Trauma-informed care has emerged as a core competency to improve how health care organizations deliver services to people who have experienced adverse life events. Through the Advancing Trauma-Informed Care (ATC) initiative, and with support from the Robert Wood Johnson Foundation, the Center for Health Care Strategies convened innovators in the field to build on existing trauma-informed efforts and share lessons nationally. The Urban Institute conducted an implementation analysis to better understand how participating pilot sites adapted clinical and organizational practices to advance trauma-informed care.
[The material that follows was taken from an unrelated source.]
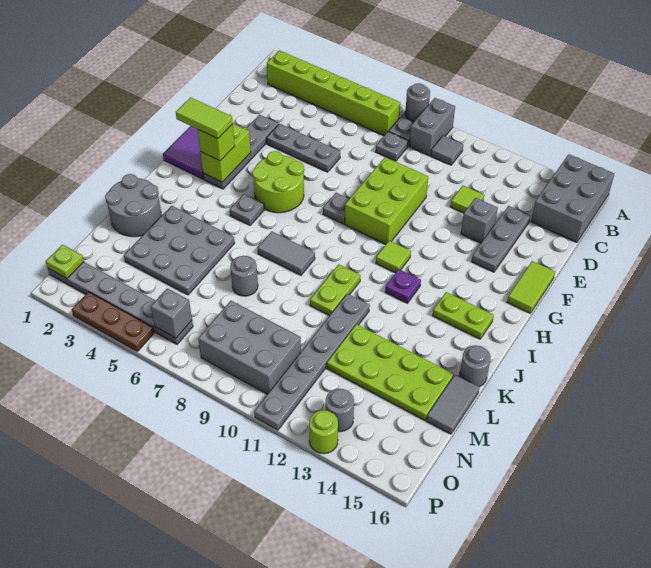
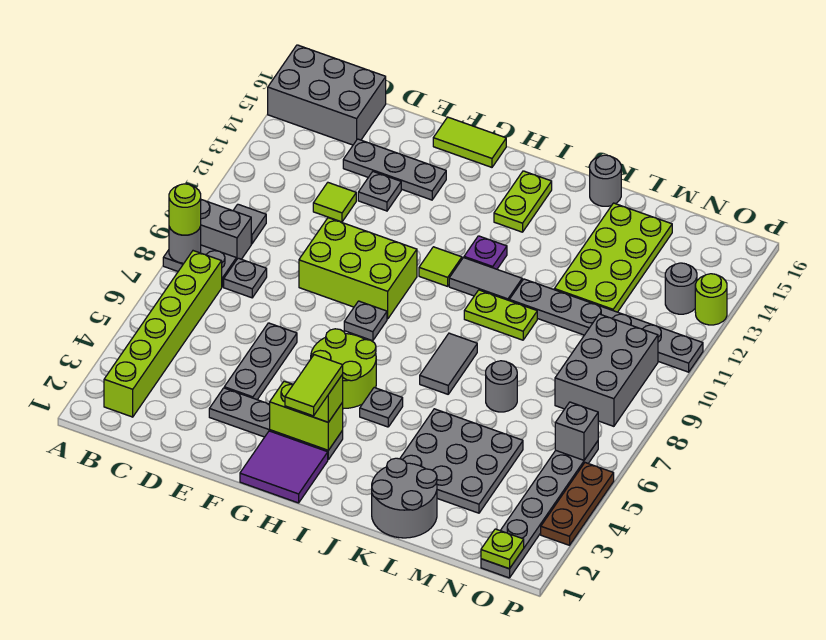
none -> lime 1x1 round brick [169,184,201,235]
grey 1x1 brick [461,198,498,243] -> grey 1x1 plate [358,172,401,211]
grey 1x2 tile [427,375,479,434] -> grey 1x2 tile moved to [449,258,522,300]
Following is a summary of key findings from the study, Early Adopters of Trauma-Informed Care: An Implementation Analysis of the Advancing Trauma-Informed Care Grantees.
Key Themes for Advancing Trauma-Informed Care
Interviews with staff and patients at ATC pilot sites revealed that successful trauma-informed organizations had key elements in common:
1. Prioritize organizational culture change.
ATC sites offer comprehensive training for staff on trauma and its impact on health and behavior to develop a common understanding around the concept. Some sites, like Stephen and Sandra Sheller 11th Street Family Health Services (11th Street) in Philadelphia, the San Francisco Department of Public Health, and the Womenβs HIV Program at the University of California, San Francisco (UCSF-WHP), are focused on robust organization-wide culture change. To achieve this, some are using existing frameworks like the Sanctuary Model to guide trauma-informed organizational change, while others have developed their own guiding principles.